Every line that appears in the listing is to be set down verbatim.

Start of Supplied material

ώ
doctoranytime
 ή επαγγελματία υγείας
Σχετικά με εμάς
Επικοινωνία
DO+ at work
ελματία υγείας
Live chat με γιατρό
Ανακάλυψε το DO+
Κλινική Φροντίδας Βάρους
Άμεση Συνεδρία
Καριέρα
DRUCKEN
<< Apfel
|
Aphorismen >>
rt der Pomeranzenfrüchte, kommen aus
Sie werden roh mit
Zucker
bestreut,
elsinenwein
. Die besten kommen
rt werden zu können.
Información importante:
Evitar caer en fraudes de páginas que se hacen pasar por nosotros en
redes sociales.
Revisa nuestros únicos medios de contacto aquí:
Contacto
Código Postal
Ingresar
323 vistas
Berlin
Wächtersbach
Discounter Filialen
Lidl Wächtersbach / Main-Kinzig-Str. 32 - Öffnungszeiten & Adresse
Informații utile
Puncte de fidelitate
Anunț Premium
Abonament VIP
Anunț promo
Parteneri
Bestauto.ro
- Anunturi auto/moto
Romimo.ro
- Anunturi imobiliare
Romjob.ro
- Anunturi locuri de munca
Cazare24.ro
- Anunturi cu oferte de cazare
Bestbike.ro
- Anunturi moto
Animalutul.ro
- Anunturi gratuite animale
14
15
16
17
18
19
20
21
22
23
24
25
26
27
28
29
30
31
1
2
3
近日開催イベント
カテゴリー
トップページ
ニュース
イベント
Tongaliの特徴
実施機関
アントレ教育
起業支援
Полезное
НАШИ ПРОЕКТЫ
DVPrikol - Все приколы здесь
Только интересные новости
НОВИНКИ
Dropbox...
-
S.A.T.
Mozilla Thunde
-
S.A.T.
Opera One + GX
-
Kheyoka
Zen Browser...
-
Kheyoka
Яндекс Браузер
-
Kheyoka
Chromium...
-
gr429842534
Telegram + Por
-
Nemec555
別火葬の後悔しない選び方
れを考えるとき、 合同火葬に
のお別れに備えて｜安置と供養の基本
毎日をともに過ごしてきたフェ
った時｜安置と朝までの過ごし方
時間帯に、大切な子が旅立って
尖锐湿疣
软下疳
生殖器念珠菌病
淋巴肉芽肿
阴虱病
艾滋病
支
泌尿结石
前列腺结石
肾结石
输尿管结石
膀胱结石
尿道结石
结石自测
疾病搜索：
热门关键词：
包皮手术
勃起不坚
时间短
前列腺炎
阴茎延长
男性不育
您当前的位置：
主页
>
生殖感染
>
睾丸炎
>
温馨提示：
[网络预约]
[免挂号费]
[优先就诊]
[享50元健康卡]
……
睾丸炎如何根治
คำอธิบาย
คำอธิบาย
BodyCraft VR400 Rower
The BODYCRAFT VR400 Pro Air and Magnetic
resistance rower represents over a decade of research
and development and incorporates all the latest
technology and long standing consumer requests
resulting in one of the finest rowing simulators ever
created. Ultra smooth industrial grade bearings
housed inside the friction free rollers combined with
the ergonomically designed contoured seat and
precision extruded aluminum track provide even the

End of Supplied material

• [Written solution]:
ώ
doctoranytime
 ή επαγγελματία υγείας
Σχετικά με εμάς
Επικοινωνία
DO+ at work
ελματία υγείας
Live chat με γιατρό
Ανακάλυψε το DO+
Κλινική Φροντίδας Βάρους
Άμεση Συνεδρία
Καριέρα
DRUCKEN
<< Apfel
|
Aphorismen >>
rt der Pomeranzenfrüchte, kommen aus
Sie werden roh mit
Zucker
bestreut,
elsinenwein
. Die besten kommen
rt werden zu können.
Información importante:
Evitar caer en fraudes de páginas que se hacen pasar por nosotros en
redes sociales.
Revisa nuestros únicos medios de contacto aquí:
Contacto
Código Postal
Ingresar
323 vistas
Berlin
Wächtersbach
Discounter Filialen
Lidl Wächtersbach / Main-Kinzig-Str. 32 - Öffnungszeiten & Adresse
Informații utile
Puncte de fidelitate
Anunț Premium
Abonament VIP
Anunț promo
Parteneri
Bestauto.ro
- Anunturi auto/moto
Romimo.ro
- Anunturi imobiliare
Romjob.ro
- Anunturi locuri de munca
Cazare24.ro
- Anunturi cu oferte de cazare
Bestbike.ro
- Anunturi moto
Animalutul.ro
- Anunturi gratuite animale
14
15
16
17
18
19
20
21
22
23
24
25
26
27
28
29
30
31
1
2
3
近日開催イベント
カテゴリー
トップページ
ニュース
イベント
Tongaliの特徴
実施機関
アントレ教育
起業支援
Полезное
НАШИ ПРОЕКТЫ
DVPrikol - Все приколы здесь
Только интересные новости
НОВИНКИ
Dropbox...
-
S.A.T.
Mozilla Thunde
-
S.A.T.
Opera One + GX
-
Kheyoka
Zen Browser...
-
Kheyoka
Яндекс Браузер
-
Kheyoka
Chromium...
-
gr429842534
Telegram + Por
-
Nemec555
別火葬の後悔しない選び方
れを考えるとき、 合同火葬に
のお別れに備えて｜安置と供養の基本
毎日をともに過ごしてきたフェ
った時｜安置と朝までの過ごし方
時間帯に、大切な子が旅立って
尖锐湿疣
软下疳
生殖器念珠菌病
淋巴肉芽肿
阴虱病
艾滋病
支
泌尿结石
前列腺结石
肾结石
输尿管结石
膀胱结石
尿道结石
结石自测
疾病搜索：
热门关键词：
包皮手术
勃起不坚
时间短
前列腺炎
阴茎延长
男性不育
您当前的位置：
主页
>
生殖感染
>
睾丸炎
>
温馨提示：
[网络预约]
[免挂号费]
[优先就诊]
[享50元健康卡]
……
睾丸炎如何根治
คำอธิบาย
คำอธิบาย
BodyCraft VR400 Rower
The BODYCRAFT VR400 Pro Air and Magnetic
resistance rower represents over a decade of research
and development and incorporates all the latest
technology and long standing consumer requests
resulting in one of the finest rowing simulators ever
created. Ultra smooth industrial grade bearings
housed inside the friction free rollers combined with
the ergonomically designed contoured seat and
precision extruded aluminum track provide even the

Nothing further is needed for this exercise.